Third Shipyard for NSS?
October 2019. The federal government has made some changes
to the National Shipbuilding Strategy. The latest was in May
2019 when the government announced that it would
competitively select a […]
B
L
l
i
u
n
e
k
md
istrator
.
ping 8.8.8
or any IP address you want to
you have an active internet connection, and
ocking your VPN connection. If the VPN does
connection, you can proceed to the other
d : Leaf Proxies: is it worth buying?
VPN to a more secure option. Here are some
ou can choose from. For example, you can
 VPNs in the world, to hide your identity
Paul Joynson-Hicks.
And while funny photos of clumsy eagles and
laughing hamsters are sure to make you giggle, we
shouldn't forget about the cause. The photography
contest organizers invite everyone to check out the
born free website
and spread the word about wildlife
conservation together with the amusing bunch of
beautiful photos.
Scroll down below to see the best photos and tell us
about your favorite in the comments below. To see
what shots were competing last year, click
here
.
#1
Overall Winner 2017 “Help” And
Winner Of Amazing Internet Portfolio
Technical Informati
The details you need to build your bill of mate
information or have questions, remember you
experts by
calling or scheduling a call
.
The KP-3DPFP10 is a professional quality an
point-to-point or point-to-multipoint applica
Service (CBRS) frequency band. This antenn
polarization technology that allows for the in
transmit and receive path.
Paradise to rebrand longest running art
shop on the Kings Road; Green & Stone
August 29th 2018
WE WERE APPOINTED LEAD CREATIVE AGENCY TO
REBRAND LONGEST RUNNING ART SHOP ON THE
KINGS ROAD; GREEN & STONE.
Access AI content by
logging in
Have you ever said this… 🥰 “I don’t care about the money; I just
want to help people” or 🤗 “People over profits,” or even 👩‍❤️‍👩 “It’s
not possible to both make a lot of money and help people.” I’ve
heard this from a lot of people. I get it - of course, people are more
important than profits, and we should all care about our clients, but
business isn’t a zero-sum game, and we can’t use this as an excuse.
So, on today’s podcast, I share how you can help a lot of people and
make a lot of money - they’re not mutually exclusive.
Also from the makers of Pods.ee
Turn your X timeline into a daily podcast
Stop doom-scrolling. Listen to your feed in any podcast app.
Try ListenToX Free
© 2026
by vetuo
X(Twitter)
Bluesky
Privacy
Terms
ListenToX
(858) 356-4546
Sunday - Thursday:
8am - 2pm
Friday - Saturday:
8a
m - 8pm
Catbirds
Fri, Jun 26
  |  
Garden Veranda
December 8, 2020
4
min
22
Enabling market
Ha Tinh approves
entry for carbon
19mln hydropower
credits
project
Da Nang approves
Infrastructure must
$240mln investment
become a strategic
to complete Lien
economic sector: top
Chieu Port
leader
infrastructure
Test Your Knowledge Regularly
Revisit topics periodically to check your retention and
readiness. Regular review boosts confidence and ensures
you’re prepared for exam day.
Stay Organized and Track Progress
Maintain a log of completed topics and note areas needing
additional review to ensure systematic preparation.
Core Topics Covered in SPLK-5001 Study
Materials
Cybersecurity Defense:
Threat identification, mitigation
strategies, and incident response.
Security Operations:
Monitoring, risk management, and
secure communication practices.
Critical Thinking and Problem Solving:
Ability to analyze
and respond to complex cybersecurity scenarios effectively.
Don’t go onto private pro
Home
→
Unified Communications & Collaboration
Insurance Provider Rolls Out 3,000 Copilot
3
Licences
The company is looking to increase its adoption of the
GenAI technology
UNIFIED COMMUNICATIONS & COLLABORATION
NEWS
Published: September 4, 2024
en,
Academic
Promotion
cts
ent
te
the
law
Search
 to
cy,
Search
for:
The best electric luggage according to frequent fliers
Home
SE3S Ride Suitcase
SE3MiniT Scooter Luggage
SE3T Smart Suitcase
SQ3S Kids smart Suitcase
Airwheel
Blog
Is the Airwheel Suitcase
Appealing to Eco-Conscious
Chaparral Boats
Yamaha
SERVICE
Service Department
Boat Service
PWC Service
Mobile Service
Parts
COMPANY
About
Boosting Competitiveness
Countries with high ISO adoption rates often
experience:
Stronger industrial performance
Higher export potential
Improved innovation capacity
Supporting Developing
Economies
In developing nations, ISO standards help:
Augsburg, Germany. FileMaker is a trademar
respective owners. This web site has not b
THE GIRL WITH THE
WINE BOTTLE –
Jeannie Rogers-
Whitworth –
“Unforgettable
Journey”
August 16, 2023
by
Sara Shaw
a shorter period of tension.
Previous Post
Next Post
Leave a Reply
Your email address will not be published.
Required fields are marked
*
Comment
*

* _WORK TO COMPLETE_: Can you copy the listing above word for word, from its first line through the line containing "VPNs in the world, to hide your identity", with both of those lines included?

* _TASK RESULT_:
Third Shipyard for NSS?
October 2019. The federal government has made some changes
to the National Shipbuilding Strategy. The latest was in May
2019 when the government announced that it would
competitively select a […]
B
L
l
i
u
n
e
k
md
istrator
.
ping 8.8.8
or any IP address you want to
you have an active internet connection, and
ocking your VPN connection. If the VPN does
connection, you can proceed to the other
d : Leaf Proxies: is it worth buying?
VPN to a more secure option. Here are some
ou can choose from. For example, you can
 VPNs in the world, to hide your identity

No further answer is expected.